▶ Records supplied
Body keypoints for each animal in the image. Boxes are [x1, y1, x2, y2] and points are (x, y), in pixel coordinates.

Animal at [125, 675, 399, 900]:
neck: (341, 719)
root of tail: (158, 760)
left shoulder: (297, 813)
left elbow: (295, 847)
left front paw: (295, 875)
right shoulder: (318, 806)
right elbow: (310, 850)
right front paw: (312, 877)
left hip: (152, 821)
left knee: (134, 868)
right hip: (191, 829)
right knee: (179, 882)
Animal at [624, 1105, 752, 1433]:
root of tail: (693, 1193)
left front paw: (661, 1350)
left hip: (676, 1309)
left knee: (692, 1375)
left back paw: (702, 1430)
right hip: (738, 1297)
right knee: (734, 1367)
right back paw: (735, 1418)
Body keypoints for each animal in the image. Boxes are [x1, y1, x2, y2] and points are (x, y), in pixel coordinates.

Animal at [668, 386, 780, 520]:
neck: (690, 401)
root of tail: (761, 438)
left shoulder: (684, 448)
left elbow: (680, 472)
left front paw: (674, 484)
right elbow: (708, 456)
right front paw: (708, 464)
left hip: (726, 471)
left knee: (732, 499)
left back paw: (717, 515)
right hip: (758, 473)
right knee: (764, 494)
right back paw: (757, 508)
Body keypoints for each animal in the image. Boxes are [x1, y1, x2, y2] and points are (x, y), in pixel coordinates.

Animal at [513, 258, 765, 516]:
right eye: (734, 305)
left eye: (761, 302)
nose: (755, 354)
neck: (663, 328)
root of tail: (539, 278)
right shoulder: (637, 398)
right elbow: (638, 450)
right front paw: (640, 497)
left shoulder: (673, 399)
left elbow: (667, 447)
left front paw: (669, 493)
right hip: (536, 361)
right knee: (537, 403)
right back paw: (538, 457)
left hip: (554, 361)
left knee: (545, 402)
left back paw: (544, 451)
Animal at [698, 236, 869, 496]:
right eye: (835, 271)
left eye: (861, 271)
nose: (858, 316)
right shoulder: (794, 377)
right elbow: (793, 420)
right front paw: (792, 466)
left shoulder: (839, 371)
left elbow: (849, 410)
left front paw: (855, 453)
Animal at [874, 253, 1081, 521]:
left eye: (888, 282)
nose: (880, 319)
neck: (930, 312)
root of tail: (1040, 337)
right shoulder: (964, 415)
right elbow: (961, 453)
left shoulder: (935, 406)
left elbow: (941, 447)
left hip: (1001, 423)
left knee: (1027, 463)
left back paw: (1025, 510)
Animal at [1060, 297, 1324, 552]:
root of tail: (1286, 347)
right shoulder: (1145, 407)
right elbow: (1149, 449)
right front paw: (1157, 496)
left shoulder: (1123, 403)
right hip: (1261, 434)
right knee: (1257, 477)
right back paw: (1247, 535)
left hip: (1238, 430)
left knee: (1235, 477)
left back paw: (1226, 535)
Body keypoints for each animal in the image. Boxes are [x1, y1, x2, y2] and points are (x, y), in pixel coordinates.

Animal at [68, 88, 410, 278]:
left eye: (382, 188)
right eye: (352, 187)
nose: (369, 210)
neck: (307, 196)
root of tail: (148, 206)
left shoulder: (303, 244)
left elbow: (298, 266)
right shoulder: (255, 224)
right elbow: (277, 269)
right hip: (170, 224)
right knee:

▶ What you have to do
Whenever a line above contains "tail", copy that line.

▶ Reply to the task
root of tail: (158, 760)
root of tail: (693, 1193)
root of tail: (761, 438)
root of tail: (539, 278)
root of tail: (1040, 337)
root of tail: (1286, 347)
root of tail: (148, 206)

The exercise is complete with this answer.